• _TRY IT_: Give the lines from the start of the rows through the line containing "Arbeitsplätze relevanten Mitarbeiterfähigkeit" as a JSON list of strings, one string per line, with blank lines omitted.

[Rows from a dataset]
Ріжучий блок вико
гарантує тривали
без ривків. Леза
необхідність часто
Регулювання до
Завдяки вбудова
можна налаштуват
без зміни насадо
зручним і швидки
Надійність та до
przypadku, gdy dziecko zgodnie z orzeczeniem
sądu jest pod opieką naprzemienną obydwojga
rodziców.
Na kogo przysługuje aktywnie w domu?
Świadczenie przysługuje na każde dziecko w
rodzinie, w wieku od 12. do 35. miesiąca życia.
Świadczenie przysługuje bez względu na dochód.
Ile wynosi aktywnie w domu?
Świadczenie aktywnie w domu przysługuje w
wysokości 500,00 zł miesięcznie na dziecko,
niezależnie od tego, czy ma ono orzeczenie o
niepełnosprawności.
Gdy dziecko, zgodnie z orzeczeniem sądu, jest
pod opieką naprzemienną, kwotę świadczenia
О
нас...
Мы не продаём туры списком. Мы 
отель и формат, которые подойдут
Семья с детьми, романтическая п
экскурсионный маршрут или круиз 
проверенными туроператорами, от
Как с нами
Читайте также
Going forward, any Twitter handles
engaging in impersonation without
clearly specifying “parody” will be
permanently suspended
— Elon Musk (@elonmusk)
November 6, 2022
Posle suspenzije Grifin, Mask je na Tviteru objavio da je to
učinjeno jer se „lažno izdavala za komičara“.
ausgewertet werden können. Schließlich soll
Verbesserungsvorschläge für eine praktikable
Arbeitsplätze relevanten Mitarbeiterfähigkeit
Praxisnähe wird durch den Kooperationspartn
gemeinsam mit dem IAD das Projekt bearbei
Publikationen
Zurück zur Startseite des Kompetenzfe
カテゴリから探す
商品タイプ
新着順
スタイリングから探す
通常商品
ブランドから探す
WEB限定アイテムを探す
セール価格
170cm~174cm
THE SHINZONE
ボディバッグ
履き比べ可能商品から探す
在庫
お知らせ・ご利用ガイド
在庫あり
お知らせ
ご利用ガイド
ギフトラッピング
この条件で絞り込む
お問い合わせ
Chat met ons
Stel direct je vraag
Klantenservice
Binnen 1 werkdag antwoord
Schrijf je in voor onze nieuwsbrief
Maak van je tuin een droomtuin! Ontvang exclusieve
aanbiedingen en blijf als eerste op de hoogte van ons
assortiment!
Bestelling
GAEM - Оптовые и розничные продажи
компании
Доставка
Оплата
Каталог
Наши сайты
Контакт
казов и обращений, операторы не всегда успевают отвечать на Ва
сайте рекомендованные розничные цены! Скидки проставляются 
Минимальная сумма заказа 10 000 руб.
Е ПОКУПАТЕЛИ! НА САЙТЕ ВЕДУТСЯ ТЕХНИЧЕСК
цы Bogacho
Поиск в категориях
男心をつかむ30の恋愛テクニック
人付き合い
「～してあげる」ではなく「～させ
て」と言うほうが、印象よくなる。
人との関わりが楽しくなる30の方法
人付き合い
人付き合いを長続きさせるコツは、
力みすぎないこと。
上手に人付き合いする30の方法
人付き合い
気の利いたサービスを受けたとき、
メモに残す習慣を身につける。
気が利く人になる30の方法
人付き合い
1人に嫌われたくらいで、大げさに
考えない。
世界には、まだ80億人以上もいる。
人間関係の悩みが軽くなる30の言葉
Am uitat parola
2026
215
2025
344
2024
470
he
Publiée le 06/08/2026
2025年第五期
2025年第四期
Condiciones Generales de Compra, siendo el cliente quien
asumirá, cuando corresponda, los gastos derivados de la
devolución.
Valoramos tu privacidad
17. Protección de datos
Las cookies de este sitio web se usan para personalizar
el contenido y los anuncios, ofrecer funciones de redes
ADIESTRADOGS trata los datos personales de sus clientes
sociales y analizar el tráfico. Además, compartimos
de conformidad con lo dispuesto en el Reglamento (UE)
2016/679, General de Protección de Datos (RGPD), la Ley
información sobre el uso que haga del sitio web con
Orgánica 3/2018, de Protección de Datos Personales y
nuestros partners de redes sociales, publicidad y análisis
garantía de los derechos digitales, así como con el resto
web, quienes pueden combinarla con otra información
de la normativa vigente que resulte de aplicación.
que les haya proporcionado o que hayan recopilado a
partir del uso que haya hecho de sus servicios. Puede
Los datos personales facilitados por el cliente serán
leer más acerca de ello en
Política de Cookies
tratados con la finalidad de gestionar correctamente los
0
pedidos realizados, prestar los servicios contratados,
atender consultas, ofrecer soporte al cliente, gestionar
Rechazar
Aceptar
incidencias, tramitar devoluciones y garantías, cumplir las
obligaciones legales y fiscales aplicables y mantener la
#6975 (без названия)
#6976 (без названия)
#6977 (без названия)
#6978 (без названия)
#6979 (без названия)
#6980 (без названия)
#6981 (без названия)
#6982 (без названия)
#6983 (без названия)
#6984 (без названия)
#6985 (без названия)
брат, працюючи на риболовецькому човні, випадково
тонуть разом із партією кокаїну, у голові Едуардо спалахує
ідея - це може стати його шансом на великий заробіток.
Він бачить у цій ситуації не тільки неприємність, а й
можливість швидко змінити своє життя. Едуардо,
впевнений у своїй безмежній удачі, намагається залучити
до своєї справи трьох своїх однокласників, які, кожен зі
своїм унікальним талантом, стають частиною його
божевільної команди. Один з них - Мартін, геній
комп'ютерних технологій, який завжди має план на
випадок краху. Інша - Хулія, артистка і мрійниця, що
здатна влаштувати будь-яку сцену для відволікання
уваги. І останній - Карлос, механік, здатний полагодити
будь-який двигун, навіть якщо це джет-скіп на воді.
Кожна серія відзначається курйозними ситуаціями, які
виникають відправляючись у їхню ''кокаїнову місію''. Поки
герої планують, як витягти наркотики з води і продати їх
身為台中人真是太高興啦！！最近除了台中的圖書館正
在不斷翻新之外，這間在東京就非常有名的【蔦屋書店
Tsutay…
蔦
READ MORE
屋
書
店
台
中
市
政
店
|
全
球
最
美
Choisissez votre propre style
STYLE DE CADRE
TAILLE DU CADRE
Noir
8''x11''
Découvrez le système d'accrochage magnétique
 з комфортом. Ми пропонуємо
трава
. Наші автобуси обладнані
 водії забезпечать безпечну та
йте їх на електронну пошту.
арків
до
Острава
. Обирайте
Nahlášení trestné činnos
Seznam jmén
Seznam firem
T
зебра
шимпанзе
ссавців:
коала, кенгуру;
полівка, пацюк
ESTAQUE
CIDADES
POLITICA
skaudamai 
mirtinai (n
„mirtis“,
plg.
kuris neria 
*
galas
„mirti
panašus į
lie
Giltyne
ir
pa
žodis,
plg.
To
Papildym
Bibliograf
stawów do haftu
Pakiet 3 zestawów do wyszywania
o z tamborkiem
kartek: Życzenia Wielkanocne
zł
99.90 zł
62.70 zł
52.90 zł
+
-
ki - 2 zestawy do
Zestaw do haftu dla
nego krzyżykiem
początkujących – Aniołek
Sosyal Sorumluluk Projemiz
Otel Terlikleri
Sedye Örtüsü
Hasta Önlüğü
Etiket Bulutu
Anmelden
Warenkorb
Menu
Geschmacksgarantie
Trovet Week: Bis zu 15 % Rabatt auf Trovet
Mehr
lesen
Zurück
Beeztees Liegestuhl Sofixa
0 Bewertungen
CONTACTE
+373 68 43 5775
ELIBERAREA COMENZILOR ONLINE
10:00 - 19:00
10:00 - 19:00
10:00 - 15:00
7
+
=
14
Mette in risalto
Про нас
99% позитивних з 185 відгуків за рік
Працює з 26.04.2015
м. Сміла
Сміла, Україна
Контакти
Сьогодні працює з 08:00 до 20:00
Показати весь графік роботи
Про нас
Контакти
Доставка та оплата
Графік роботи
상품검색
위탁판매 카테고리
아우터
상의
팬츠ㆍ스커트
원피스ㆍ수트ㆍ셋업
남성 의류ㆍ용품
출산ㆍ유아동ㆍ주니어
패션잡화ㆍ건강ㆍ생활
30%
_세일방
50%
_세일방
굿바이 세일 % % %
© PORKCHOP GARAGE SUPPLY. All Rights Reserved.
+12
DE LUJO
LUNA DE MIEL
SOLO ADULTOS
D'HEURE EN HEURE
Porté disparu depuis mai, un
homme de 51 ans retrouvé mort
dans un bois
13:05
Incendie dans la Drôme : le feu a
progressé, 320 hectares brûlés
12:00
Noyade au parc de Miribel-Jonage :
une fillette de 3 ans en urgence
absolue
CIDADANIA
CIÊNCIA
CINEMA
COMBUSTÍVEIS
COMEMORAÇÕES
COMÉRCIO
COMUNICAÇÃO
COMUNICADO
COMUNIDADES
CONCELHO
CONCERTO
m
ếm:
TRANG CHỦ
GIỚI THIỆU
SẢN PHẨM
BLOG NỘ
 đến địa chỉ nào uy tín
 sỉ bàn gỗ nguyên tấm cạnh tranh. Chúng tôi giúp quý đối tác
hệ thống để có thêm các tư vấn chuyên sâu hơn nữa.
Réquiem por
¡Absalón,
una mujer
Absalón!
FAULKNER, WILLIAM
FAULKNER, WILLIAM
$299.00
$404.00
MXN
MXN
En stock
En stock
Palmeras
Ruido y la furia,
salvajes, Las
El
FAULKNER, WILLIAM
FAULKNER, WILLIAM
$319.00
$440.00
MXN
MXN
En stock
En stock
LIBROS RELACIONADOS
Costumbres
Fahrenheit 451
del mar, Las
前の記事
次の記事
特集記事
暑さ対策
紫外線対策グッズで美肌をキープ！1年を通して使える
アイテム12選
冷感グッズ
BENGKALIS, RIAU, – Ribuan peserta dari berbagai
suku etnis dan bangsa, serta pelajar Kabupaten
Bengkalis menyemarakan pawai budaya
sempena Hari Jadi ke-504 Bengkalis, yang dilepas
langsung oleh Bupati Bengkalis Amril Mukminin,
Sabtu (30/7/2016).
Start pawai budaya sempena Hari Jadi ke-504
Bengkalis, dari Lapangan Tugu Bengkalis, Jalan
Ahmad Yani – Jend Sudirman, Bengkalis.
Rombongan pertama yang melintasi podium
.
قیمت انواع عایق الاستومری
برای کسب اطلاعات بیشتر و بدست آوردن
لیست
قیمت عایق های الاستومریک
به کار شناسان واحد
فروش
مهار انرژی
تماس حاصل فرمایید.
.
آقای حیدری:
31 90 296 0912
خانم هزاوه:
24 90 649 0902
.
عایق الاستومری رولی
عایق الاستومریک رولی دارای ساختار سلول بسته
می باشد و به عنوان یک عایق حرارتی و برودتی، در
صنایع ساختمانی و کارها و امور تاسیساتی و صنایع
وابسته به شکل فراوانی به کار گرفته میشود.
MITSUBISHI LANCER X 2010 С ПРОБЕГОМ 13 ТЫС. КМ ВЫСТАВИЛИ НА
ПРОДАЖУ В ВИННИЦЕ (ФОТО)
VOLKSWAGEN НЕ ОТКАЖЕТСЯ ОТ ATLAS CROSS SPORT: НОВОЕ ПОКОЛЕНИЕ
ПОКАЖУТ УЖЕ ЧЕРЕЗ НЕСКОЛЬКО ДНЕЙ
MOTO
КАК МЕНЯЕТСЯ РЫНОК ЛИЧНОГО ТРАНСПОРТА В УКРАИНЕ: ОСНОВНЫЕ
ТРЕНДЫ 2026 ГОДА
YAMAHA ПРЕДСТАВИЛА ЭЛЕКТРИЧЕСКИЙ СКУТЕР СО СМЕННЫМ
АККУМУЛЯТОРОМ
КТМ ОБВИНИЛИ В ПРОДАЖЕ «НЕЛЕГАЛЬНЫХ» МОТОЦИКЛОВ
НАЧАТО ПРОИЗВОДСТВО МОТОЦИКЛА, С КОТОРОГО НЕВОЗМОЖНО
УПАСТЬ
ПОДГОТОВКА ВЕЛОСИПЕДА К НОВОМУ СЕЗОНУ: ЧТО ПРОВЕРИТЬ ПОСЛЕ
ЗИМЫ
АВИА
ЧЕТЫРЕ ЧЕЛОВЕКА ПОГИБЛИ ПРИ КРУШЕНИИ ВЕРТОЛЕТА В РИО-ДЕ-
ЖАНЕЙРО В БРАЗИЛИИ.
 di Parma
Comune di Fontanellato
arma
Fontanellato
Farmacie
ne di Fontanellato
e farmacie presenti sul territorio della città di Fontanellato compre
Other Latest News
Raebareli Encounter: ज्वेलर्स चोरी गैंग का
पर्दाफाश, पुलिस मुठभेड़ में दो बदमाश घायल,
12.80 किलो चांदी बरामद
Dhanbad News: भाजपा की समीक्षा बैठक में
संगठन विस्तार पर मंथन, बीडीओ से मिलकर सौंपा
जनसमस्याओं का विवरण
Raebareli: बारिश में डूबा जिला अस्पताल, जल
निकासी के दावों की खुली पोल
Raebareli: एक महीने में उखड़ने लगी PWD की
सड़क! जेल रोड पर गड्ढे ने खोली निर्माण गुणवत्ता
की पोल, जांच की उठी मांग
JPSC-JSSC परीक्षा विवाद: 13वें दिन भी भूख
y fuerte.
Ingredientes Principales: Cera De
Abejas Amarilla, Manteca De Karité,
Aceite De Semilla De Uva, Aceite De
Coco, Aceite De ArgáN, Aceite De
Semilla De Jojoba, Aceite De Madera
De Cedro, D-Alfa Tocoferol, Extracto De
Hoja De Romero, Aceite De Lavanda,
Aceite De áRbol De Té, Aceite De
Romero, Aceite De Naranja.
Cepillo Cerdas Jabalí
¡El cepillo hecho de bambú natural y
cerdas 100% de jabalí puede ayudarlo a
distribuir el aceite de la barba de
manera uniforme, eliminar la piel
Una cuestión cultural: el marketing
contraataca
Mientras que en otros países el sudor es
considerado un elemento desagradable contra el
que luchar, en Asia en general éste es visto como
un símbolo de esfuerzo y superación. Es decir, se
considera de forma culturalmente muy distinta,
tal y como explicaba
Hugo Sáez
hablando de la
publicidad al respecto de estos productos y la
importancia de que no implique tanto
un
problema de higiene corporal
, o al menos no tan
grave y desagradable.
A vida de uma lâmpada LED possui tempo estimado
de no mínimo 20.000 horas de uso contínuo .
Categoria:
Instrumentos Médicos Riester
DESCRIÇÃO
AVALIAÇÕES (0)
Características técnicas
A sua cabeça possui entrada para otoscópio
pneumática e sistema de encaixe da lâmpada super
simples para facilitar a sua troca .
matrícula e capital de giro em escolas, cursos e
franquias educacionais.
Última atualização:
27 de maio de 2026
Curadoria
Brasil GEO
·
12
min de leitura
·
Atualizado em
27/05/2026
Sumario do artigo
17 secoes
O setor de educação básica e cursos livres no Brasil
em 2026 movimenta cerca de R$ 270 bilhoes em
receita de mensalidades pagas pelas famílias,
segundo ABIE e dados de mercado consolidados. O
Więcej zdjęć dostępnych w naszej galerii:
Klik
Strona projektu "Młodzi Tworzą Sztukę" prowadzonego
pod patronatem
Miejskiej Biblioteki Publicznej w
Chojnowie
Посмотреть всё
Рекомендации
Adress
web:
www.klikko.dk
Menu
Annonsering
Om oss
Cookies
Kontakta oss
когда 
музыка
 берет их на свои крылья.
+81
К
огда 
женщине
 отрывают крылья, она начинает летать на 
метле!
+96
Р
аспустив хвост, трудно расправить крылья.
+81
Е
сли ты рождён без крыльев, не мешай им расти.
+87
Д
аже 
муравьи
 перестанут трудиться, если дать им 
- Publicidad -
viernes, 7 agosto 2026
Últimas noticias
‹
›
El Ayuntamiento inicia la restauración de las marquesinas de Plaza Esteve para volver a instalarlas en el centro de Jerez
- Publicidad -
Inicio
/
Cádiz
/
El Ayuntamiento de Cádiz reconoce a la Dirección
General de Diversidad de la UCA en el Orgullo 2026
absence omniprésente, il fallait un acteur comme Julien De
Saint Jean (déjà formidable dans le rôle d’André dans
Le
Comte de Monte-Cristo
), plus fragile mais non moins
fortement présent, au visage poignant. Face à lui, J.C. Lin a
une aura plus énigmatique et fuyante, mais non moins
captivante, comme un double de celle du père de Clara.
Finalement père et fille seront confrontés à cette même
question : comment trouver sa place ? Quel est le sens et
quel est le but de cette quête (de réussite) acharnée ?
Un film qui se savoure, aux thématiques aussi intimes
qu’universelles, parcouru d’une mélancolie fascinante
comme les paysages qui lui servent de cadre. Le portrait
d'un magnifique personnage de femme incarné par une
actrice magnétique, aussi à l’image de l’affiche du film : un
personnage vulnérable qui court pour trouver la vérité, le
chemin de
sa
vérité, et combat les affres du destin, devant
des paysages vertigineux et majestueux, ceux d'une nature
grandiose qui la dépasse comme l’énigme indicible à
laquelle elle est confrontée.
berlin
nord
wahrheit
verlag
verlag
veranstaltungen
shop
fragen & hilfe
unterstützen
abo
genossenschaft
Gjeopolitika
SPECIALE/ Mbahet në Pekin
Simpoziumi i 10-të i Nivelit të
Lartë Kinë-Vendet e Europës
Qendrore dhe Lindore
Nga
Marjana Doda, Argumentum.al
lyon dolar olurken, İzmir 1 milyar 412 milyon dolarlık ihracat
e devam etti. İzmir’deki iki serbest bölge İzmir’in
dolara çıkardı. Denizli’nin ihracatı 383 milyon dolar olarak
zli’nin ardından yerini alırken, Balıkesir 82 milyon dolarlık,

• _RESPONSE TO THE TASK_:
[
  "Ріжучий блок вико",
  "гарантує тривали",
  "без ривків. Леза",
  "необхідність часто",
  "Регулювання до",
  "Завдяки вбудова",
  "можна налаштуват",
  "без зміни насадо",
  "зручним і швидки",
  "Надійність та до",
  "przypadku, gdy dziecko zgodnie z orzeczeniem",
  "sądu jest pod opieką naprzemienną obydwojga",
  "rodziców.",
  "Na kogo przysługuje aktywnie w domu?",
  "Świadczenie przysługuje na każde dziecko w",
  "rodzinie, w wieku od 12. do 35. miesiąca życia.",
  "Świadczenie przysługuje bez względu na dochód.",
  "Ile wynosi aktywnie w domu?",
  "Świadczenie aktywnie w domu przysługuje w",
  "wysokości 500,00 zł miesięcznie na dziecko,",
  "niezależnie od tego, czy ma ono orzeczenie o",
  "niepełnosprawności.",
  "Gdy dziecko, zgodnie z orzeczeniem sądu, jest",
  "pod opieką naprzemienną, kwotę świadczenia",
  "О",
  "нас...",
  "Мы не продаём туры списком. Мы ",
  "отель и формат, которые подойдут",
  "Семья с детьми, романтическая п",
  "экскурсионный маршрут или круиз ",
  "проверенными туроператорами, от",
  "Как с нами",
  "Читайте также",
  "Going forward, any Twitter handles",
  "engaging in impersonation without",
  "clearly specifying “parody” will be",
  "permanently suspended",
  "— Elon Musk (@elonmusk)",
  "November 6, 2022",
  "Posle suspenzije Grifin, Mask je na Tviteru objavio da je to",
  "učinjeno jer se „lažno izdavala za komičara“.",
  "ausgewertet werden können. Schließlich soll",
  "Verbesserungsvorschläge für eine praktikable",
  "Arbeitsplätze relevanten Mitarbeiterfähigkeit"
]